▸ MATERIAL SUPPLIED
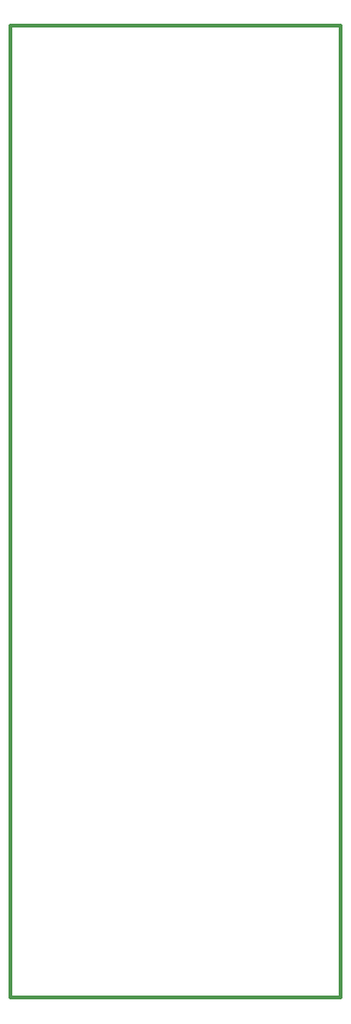
<source format=gbp>
G75*
G70*
%OFA0B0*%
%FSLAX24Y24*%
%IPPOS*%
%LPD*%
%AMOC8*
5,1,8,0,0,1.08239X$1,22.5*
%
%ADD10C,0.0120*%
D10*
X000503Y000170D02*
X012157Y000170D01*
X012157Y034344D01*
X000503Y034344D01*
X000503Y000170D01*
M02*

</source>
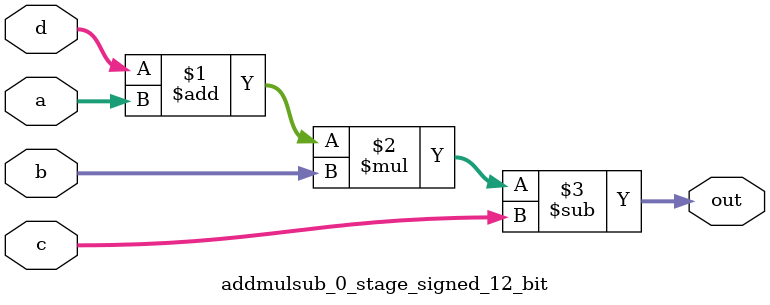
<source format=sv>
(* use_dsp = "yes" *) module addmulsub_0_stage_signed_12_bit(
	input signed [11:0] a,
	input signed [11:0] b,
	input signed [11:0] c,
	input signed [11:0] d,
	output [11:0] out
	);

	assign out = ((d + a) * b) - c;
endmodule

</source>
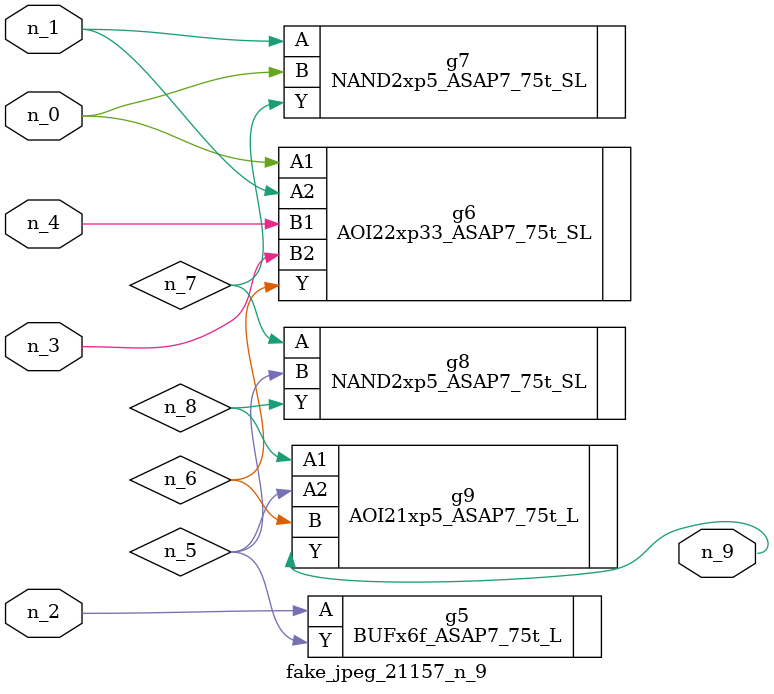
<source format=v>
module fake_jpeg_21157_n_9 (n_3, n_2, n_1, n_0, n_4, n_9);

input n_3;
input n_2;
input n_1;
input n_0;
input n_4;

output n_9;

wire n_8;
wire n_6;
wire n_5;
wire n_7;

BUFx6f_ASAP7_75t_L g5 ( 
.A(n_2),
.Y(n_5)
);

AOI22xp33_ASAP7_75t_SL g6 ( 
.A1(n_0),
.A2(n_1),
.B1(n_4),
.B2(n_3),
.Y(n_6)
);

NAND2xp5_ASAP7_75t_SL g7 ( 
.A(n_1),
.B(n_0),
.Y(n_7)
);

NAND2xp5_ASAP7_75t_SL g8 ( 
.A(n_7),
.B(n_5),
.Y(n_8)
);

AOI21xp5_ASAP7_75t_L g9 ( 
.A1(n_8),
.A2(n_5),
.B(n_6),
.Y(n_9)
);


endmodule
</source>
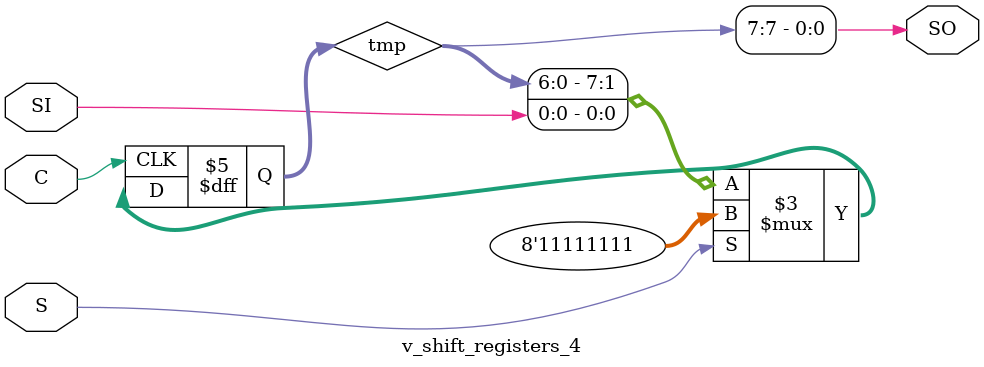
<source format=v>
module v_shift_registers_4 (C, S, SI, SO);

    parameter  WIDTH = 8;
    input C,SI,S;
    output SO;
    reg [WIDTH-1:0] tmp;

    always @(posedge C)
    begin
        if (S)
            tmp <= {WIDTH{1'b1}};
        else
            tmp <= {tmp[WIDTH-2:0], SI};
    end

    assign SO = tmp[WIDTH-1];

endmodule

</source>
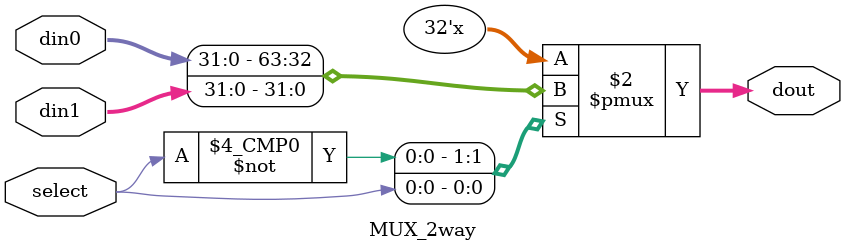
<source format=v>
module MUX_2way(
   input [0:0]select,
	input [31:0]din0,din1,
	output reg [31:0]dout
   );

	always@(*)
	begin
		case(select)
			1'b0: dout = din0;
			1'b1: dout = din1;
			default: dout = 32'bx;
		endcase
	end

endmodule

</source>
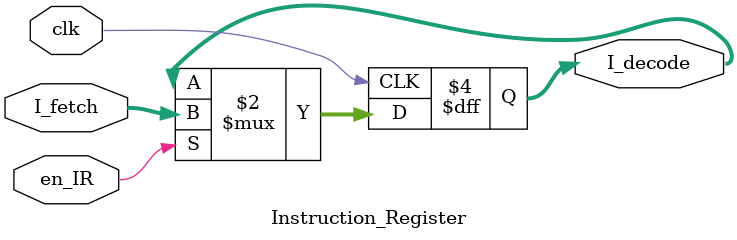
<source format=v>
`timescale 1ns / 1ps
/*
The instruction register stores the current instruction to be executed from the program memory location pointed
by the program counter. This register remains unchanged for all four operating cycles. 
*/
module Instruction_Register(clk,en_IR,I_fetch,I_decode);
 
input clk,en_IR;   
input [15:0] I_fetch;
output reg [15:0] I_decode;


always@(posedge clk)
begin
    if(en_IR)
        I_decode<=I_fetch;		//New instruction is loaded only if register loading is enabled
end

endmodule
/*
module IR_test;

reg [15:0] I_fetch;
wire [15:0] I_decode;
reg clk,en;

 Instruction_Register uut(clk,en_IR,I_fetch,I_decode);

initial begin
clk = 0;
en = 0;
end

always #10 clk = ~clk;
always #25 I_fetch = $random;
always #100 en = ~en;

endmodule*/
</source>
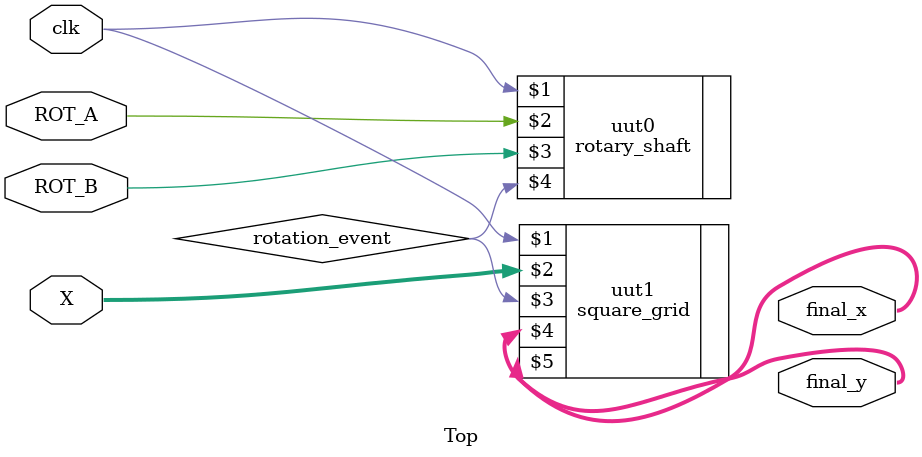
<source format=v>
`timescale 1ns / 1ps
module Top(clk,X,ROT_A,ROT_B,final_x,final_y
    );
	 input clk, ROT_A, ROT_B;
	 input [3:0] X;
	 output [3:0] final_x,final_y;
	 wire [3:0] final_x,final_y;
	 wire rotation_event;
	 
	 rotary_shaft uut0(clk,ROT_A,ROT_B,rotation_event);
	 square_grid uut1(clk,X,rotation_event,final_x,final_y);



endmodule

</source>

▸ YOUR ASSIGNMENT
Leaving out the pictures, repeat all of the entries exactly.

▸ ANSWER BOX
<source format=gbp>
G75*
G70*
%OFA0B0*%
%FSLAX24Y24*%
%IPPOS*%
%LPD*%
%AMOC8*
5,1,8,0,0,1.08239X$1,22.5*
%
%ADD10C,0.0120*%
D10*
X000503Y000170D02*
X012157Y000170D01*
X012157Y034344D01*
X000503Y034344D01*
X000503Y000170D01*
M02*

</source>
<source format=sv>
(* use_dsp = "yes" *) module addmulsub_0_stage_signed_12_bit(
	input signed [11:0] a,
	input signed [11:0] b,
	input signed [11:0] c,
	input signed [11:0] d,
	output [11:0] out
	);

	assign out = ((d + a) * b) - c;
endmodule

</source>
<source format=v>
module fake_jpeg_21157_n_9 (n_3, n_2, n_1, n_0, n_4, n_9);

input n_3;
input n_2;
input n_1;
input n_0;
input n_4;

output n_9;

wire n_8;
wire n_6;
wire n_5;
wire n_7;

BUFx6f_ASAP7_75t_L g5 ( 
.A(n_2),
.Y(n_5)
);

AOI22xp33_ASAP7_75t_SL g6 ( 
.A1(n_0),
.A2(n_1),
.B1(n_4),
.B2(n_3),
.Y(n_6)
);

NAND2xp5_ASAP7_75t_SL g7 ( 
.A(n_1),
.B(n_0),
.Y(n_7)
);

NAND2xp5_ASAP7_75t_SL g8 ( 
.A(n_7),
.B(n_5),
.Y(n_8)
);

AOI21xp5_ASAP7_75t_L g9 ( 
.A1(n_8),
.A2(n_5),
.B(n_6),
.Y(n_9)
);


endmodule
</source>
<source format=v>
module v_shift_registers_4 (C, S, SI, SO);

    parameter  WIDTH = 8;
    input C,SI,S;
    output SO;
    reg [WIDTH-1:0] tmp;

    always @(posedge C)
    begin
        if (S)
            tmp <= {WIDTH{1'b1}};
        else
            tmp <= {tmp[WIDTH-2:0], SI};
    end

    assign SO = tmp[WIDTH-1];

endmodule

</source>
<source format=v>
module MUX_2way(
   input [0:0]select,
	input [31:0]din0,din1,
	output reg [31:0]dout
   );

	always@(*)
	begin
		case(select)
			1'b0: dout = din0;
			1'b1: dout = din1;
			default: dout = 32'bx;
		endcase
	end

endmodule

</source>
<source format=v>
`timescale 1ns / 1ps
/*
The instruction register stores the current instruction to be executed from the program memory location pointed
by the program counter. This register remains unchanged for all four operating cycles. 
*/
module Instruction_Register(clk,en_IR,I_fetch,I_decode);
 
input clk,en_IR;   
input [15:0] I_fetch;
output reg [15:0] I_decode;


always@(posedge clk)
begin
    if(en_IR)
        I_decode<=I_fetch;		//New instruction is loaded only if register loading is enabled
end

endmodule
/*
module IR_test;

reg [15:0] I_fetch;
wire [15:0] I_decode;
reg clk,en;

 Instruction_Register uut(clk,en_IR,I_fetch,I_decode);

initial begin
clk = 0;
en = 0;
end

always #10 clk = ~clk;
always #25 I_fetch = $random;
always #100 en = ~en;

endmodule*/
</source>
<source format=v>
`timescale 1ns / 1ps
module Top(clk,X,ROT_A,ROT_B,final_x,final_y
    );
	 input clk, ROT_A, ROT_B;
	 input [3:0] X;
	 output [3:0] final_x,final_y;
	 wire [3:0] final_x,final_y;
	 wire rotation_event;
	 
	 rotary_shaft uut0(clk,ROT_A,ROT_B,rotation_event);
	 square_grid uut1(clk,X,rotation_event,final_x,final_y);



endmodule

</source>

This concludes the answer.